Since arriving at the Hoover Institution, Glenn has increasingly shifted his energies to policy work, and is applying his background in Chinese history to problems of contemporary urgency. He is at the forefront of research into the Orwellian synergies between technology and authoritarianism, and is deeply engaged in the emerging discussion about Chinese influence operations in the United States. His latest project at Hoover unmasks how China is leveraging its market power and the instruments of the information age to export its domestic censorship regime abroad (see “Turning Scholars into Unpersons” pp. 107-114 in the July 2018 edition of the Hoover Digest). As part of that project, he is developing machine learning tools to analyze how Chinese censors are silently manipulating the online sources of information upon which we increasingly rely in order to reshape our knowledge base to favor their narratives. On one level, his findings have exposed a hidden pathway through which China wields sharp power around the world, but more than that they have also added new dimensions to the belated recognition that our deepening digital dependence can destabilize truth and imperil the trust necessary to sustain healthy democratic practice. Glenn’s work on these subjects has attracted coverage in the Washington Post and Foreign Affairs, and he has testified before Congress, and advised the federal government on the nature of these threats and the appropriate responses.
As Glenn sees it, “Hoover fuses intellectual rigor and policy relevance into a rare and potent combination, and the Library and Archives are a pillar of that achievement.
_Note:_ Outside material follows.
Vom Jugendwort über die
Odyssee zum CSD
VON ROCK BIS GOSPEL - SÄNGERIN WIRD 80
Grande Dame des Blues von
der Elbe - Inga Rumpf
Its Chiang Kai-shek diaries, storehouse of Mao-era newspapers, and collections on communist Chinese political movements and Kuomintang Party records are unmatched anywhere. They make Hoover an essential stop for scholars interested in understanding modern China from around the world. What’s more, the reading room and the archivists who staff it are among the best I’ve encountered. This is no small thing. They are truly the unsung heroes behind our work.”
Glenn Tiffert
Glenn Tiffert, a Visiting Fellow at the Hoover Institution, earned his Ph.D. in History from the University of California, Berkeley. From 2015-2017, he was the Distinguished Postdoctoral Fellow in Residence at the Lieberthal-Rogel Center for Chinese Studies at the University of Michigan, Ann Arbor, where he also held faculty appointments in the History Department and Asian Languages & Cultures Department, and taught undergraduate and graduate courses on modern China.